WHAT THE EXERCISE ASKS: In the entries below, find each line with the string "coaster" and copy it.

DATA RECORDS:
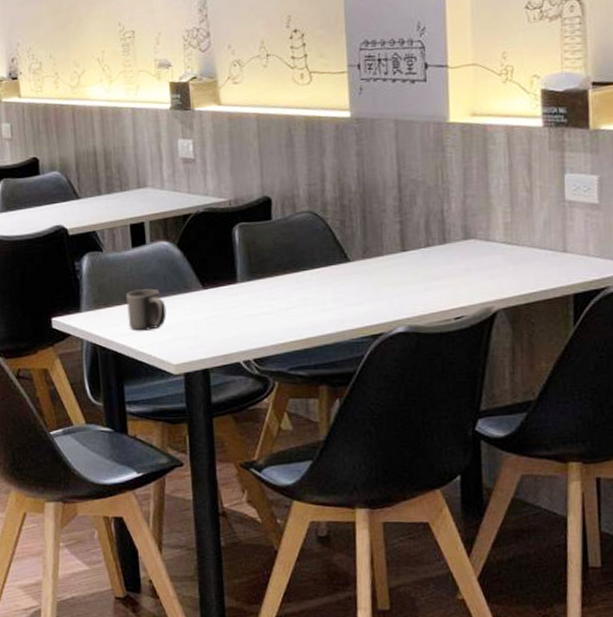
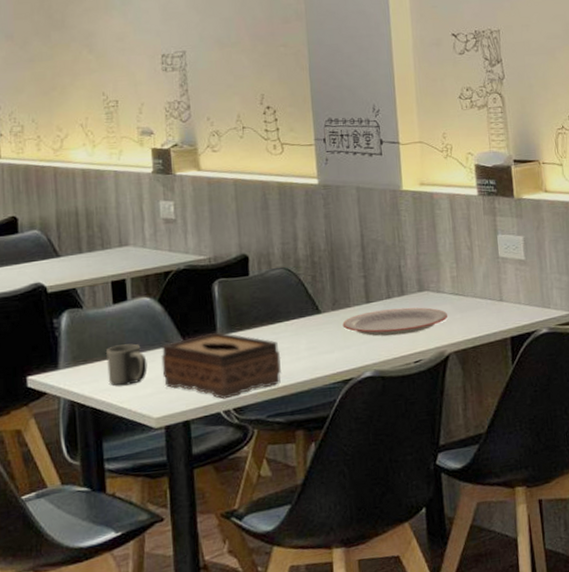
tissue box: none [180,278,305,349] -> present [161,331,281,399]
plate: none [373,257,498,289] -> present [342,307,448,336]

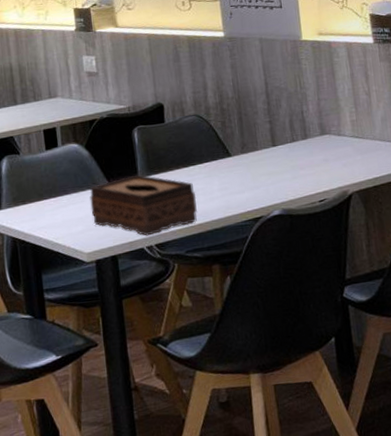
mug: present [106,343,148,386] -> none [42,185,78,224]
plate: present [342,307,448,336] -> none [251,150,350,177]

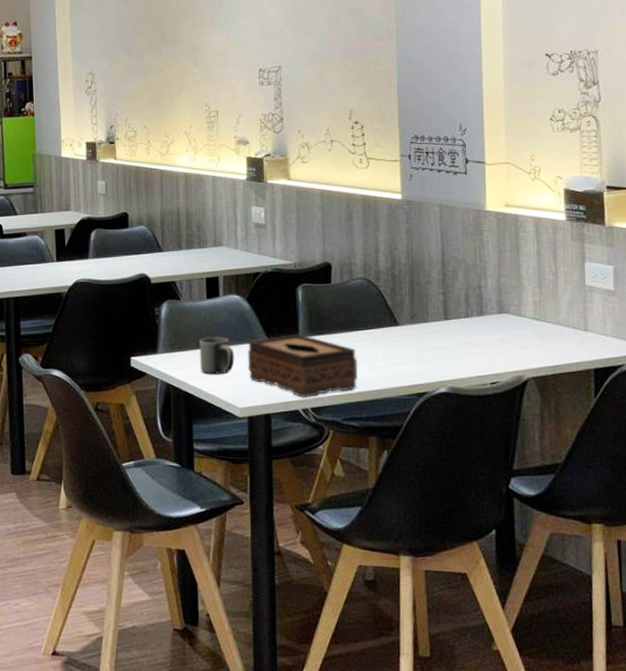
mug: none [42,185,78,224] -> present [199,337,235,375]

* * *

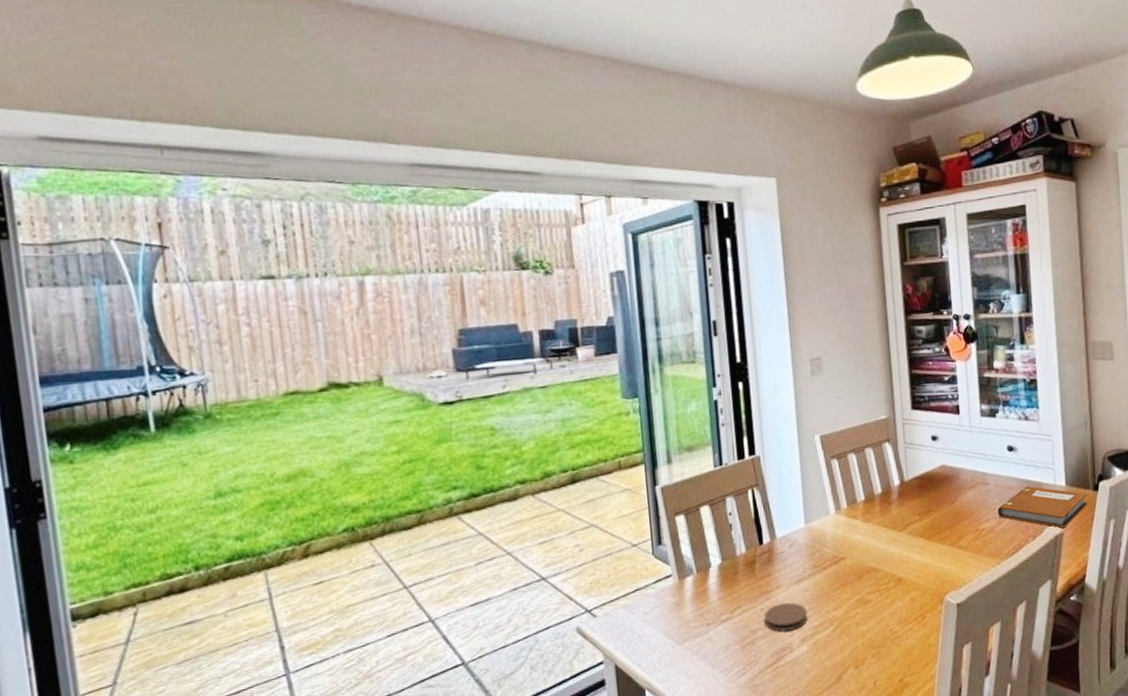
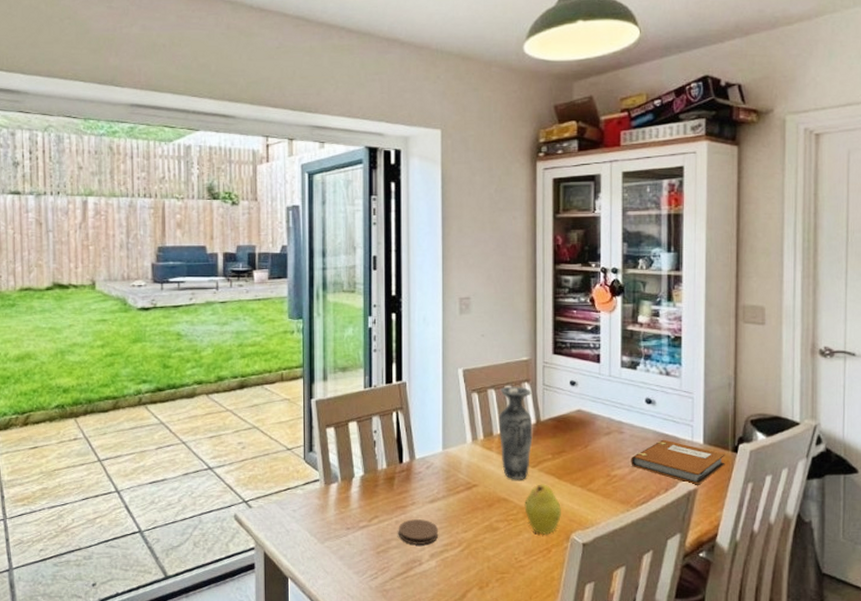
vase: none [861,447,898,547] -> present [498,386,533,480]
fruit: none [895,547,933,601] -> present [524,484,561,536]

---

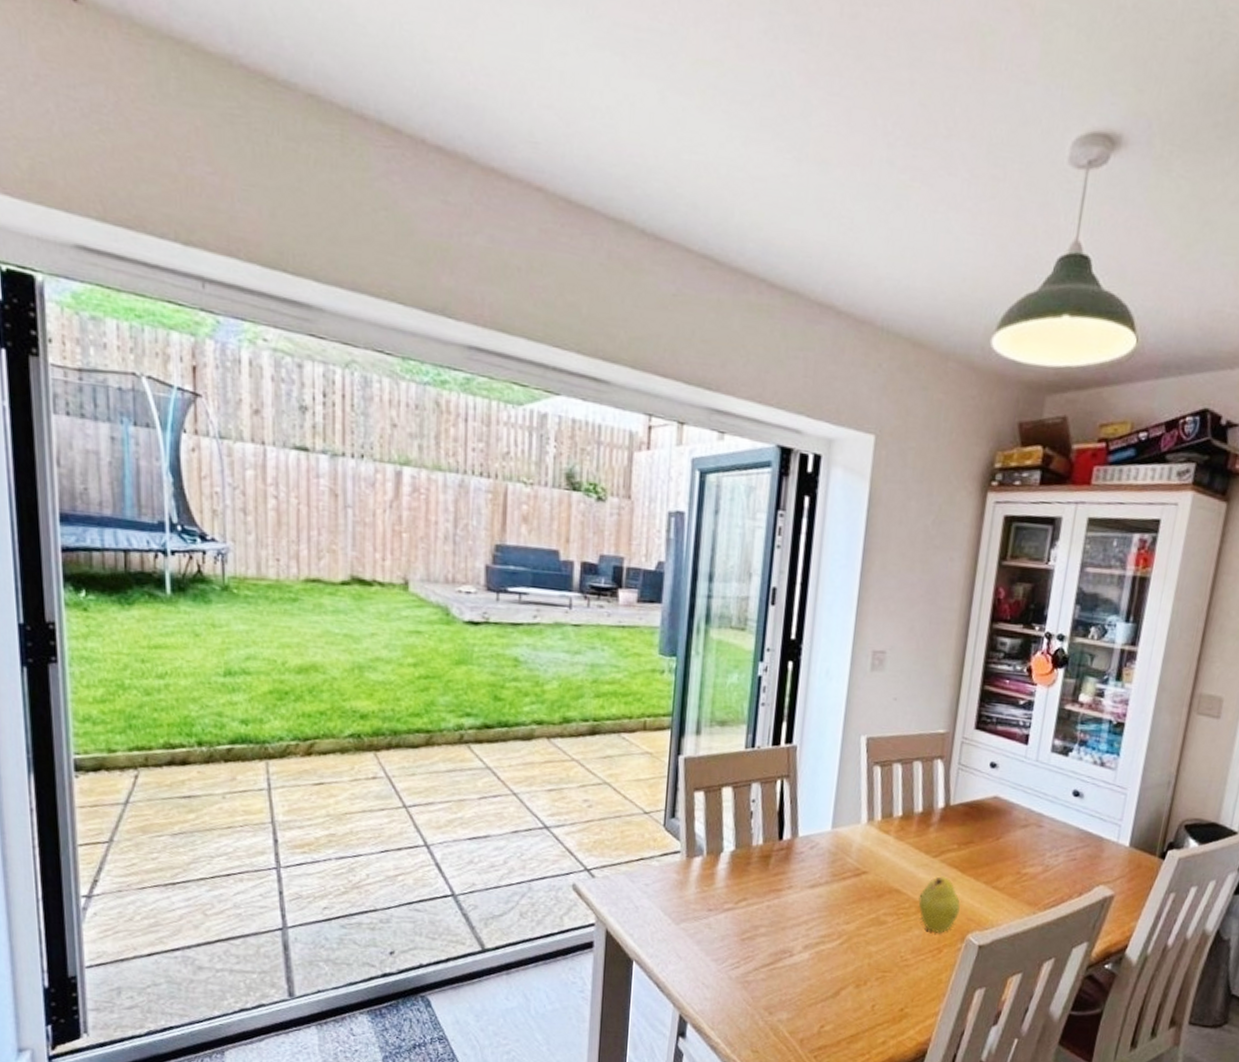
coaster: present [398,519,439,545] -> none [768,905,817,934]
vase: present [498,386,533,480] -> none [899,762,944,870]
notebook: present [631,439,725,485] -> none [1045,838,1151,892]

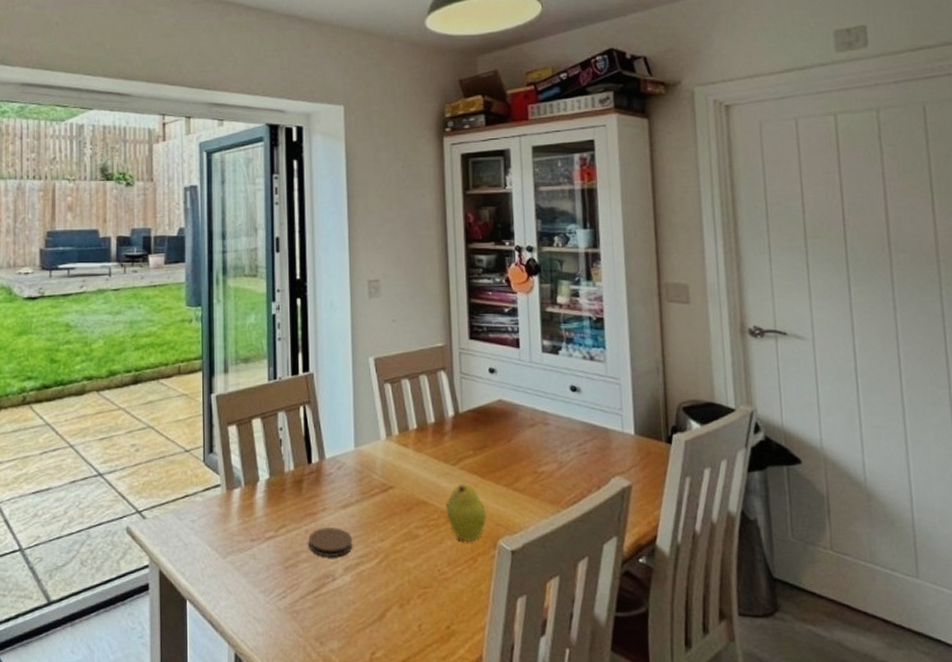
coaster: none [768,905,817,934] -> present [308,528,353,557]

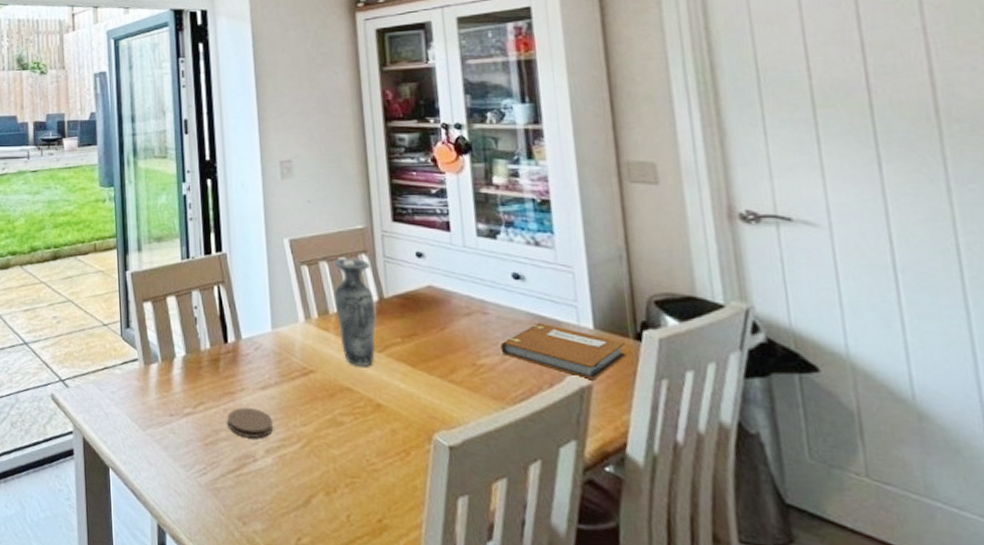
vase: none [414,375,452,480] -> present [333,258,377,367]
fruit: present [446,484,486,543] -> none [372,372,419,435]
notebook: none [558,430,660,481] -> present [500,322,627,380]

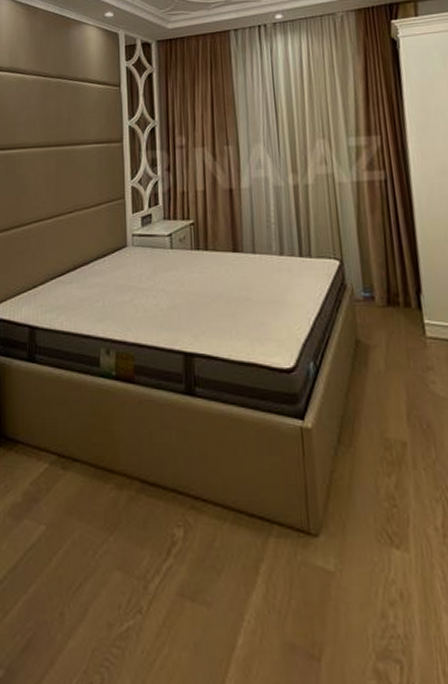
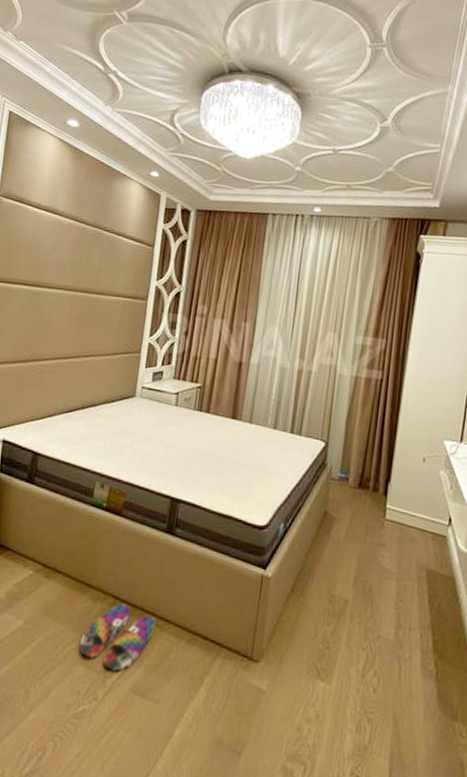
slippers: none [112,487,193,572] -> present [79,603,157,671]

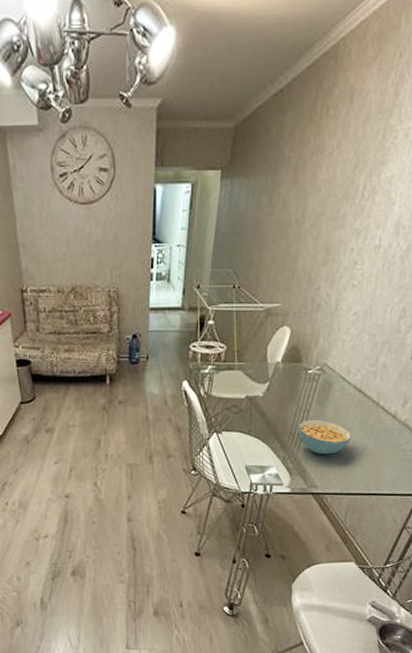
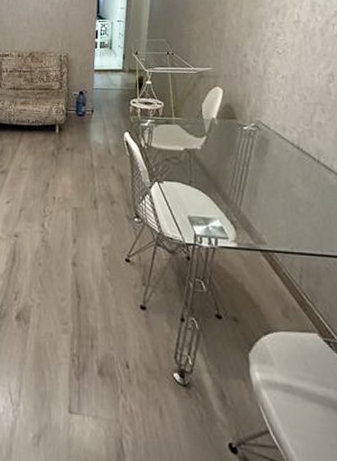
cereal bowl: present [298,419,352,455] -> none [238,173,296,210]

TASK RESPONSE:
coaster: present [398,519,439,545] -> none [768,905,817,934]
coaster: none [768,905,817,934] -> present [308,528,353,557]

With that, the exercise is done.